Elisabetta Tamma : E’ la prima volta che la presentazione di un libro mi ha lasciato una impressione così favorevole di chi lo ha scritto. E’ stata molto bella. Una personalità brillante, unita ad una capacità di esprimere concetti profondi e veri con una semplicità disarmante per chi immagina lo scrittore come una persona immersa in un mondo tutto suo. Non mi sbagliavo quando leggendo le tue parole nei vari stralci, segnalati da Caterina (Lombardi), avevo intuito la mano di una persona speciale. Bravissima! In bocca al lupo per tutto.
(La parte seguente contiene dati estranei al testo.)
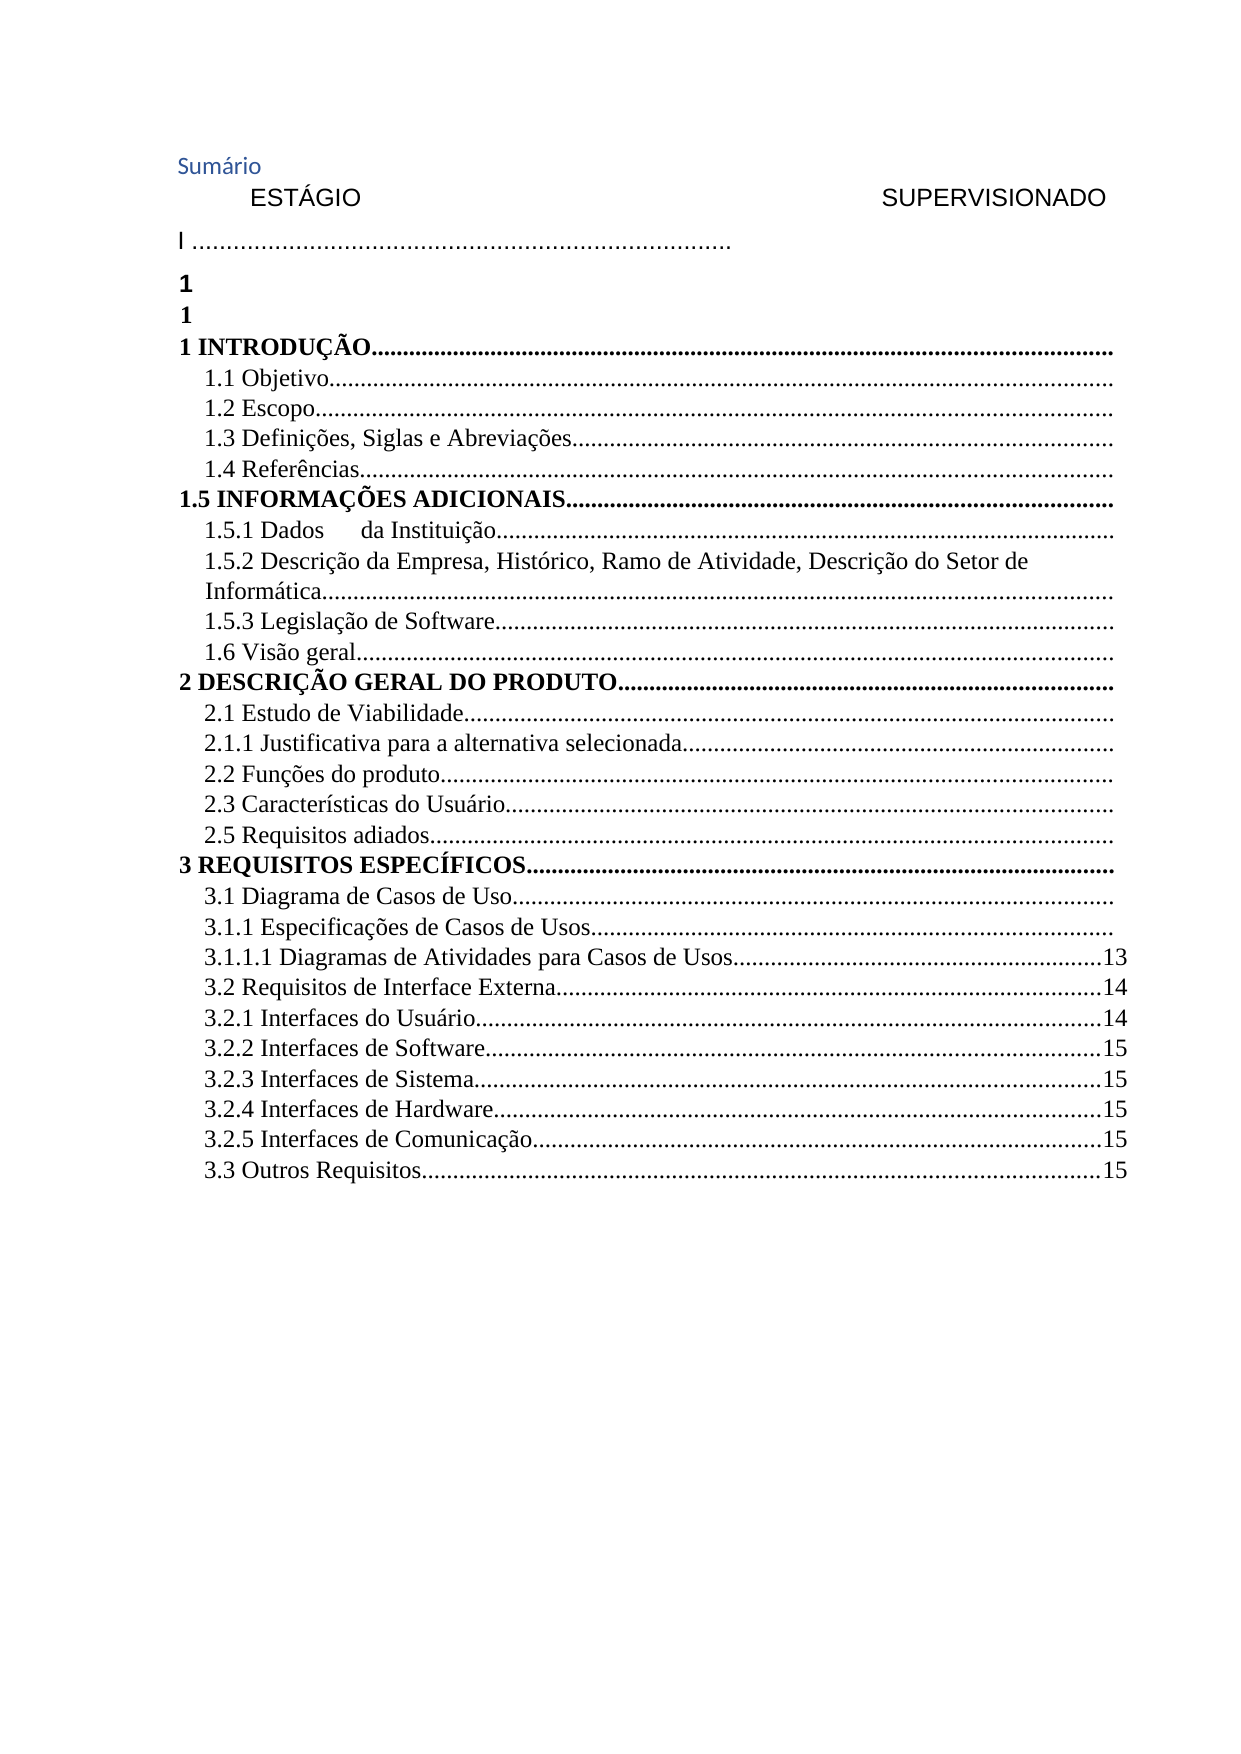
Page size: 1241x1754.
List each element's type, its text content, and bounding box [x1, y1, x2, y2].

Te lo meriti.
Maria Pia Romano è nata a Benevento nel 1976, è iscritta all’Albo dei giornalisti dal 2000. Collabora con testate regionali e nazionali e si occupa di comunicazione pubblica e comunicazione scientifica, uffici stampa e organizzazione di eventi.
Ha all’attivo quattro raccolte di poesie, Linfa (LiberArs, 1998), L’estraneo (Manni, 2005), Il funambolo sull’erba blu, (Besa 2008) e La settima stella (Besa 2008) e i romanzi Onde di Follia (Besa 2006), L’anello inutile (Besa 2011-2012-215), che ha ottenuto le Tre penne di Billy il Vizio di leggere, Rai 1, e finalista Premio Nabokov, e La cura dell’attesa (Lupo 2013), vincitore Premio Libriamola 2013, Premio Carver, Premio Il Tombolo Città di Cantù e Premio Città di Mesagne.
Ha ricevuto riconoscimenti in campo nazionale e internazionale per i suoi lavori. Le sue poesie sono inserite nel Museo della Poesia di Perla Cacciaguerra a Cesa. È stata tradotta da Amina Di Munno e Cassio Junqueira per il festival della letteratura italiana in Brasile del 2011.